*** Opening DATASET ENTRIES ***
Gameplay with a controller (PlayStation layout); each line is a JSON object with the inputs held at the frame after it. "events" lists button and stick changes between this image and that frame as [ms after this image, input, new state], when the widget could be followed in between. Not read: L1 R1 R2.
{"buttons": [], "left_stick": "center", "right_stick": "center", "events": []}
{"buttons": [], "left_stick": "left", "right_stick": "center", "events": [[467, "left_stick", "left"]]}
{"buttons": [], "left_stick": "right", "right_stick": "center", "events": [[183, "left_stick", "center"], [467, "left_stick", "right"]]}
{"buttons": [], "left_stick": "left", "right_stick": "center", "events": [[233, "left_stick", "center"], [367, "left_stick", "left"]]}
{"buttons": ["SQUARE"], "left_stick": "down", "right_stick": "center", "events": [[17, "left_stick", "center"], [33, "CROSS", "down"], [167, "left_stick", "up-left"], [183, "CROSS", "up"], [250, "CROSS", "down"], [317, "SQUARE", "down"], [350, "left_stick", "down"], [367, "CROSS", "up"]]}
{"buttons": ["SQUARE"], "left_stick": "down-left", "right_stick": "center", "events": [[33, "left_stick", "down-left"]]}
*** Closing DATASET ENTRIES ***
YOUR OBJECTIVE
From the first line to the last, retype the data exactly.

OUTPUT OF THE TASK
Gameplay with a controller (PlayStation layout); each line is a JSON object with the inputs held at the frame after it. "events" lists button and stick changes between this image and that frame as [ms after this image, input, new state], when the widget could be followed in between. Not read: L1 R1 R2.
{"buttons": [], "left_stick": "center", "right_stick": "center", "events": []}
{"buttons": [], "left_stick": "left", "right_stick": "center", "events": [[467, "left_stick", "left"]]}
{"buttons": [], "left_stick": "right", "right_stick": "center", "events": [[183, "left_stick", "center"], [467, "left_stick", "right"]]}
{"buttons": [], "left_stick": "left", "right_stick": "center", "events": [[233, "left_stick", "center"], [367, "left_stick", "left"]]}
{"buttons": ["SQUARE"], "left_stick": "down", "right_stick": "center", "events": [[17, "left_stick", "center"], [33, "CROSS", "down"], [167, "left_stick", "up-left"], [183, "CROSS", "up"], [250, "CROSS", "down"], [317, "SQUARE", "down"], [350, "left_stick", "down"], [367, "CROSS", "up"]]}
{"buttons": ["SQUARE"], "left_stick": "down-left", "right_stick": "center", "events": [[33, "left_stick", "down-left"]]}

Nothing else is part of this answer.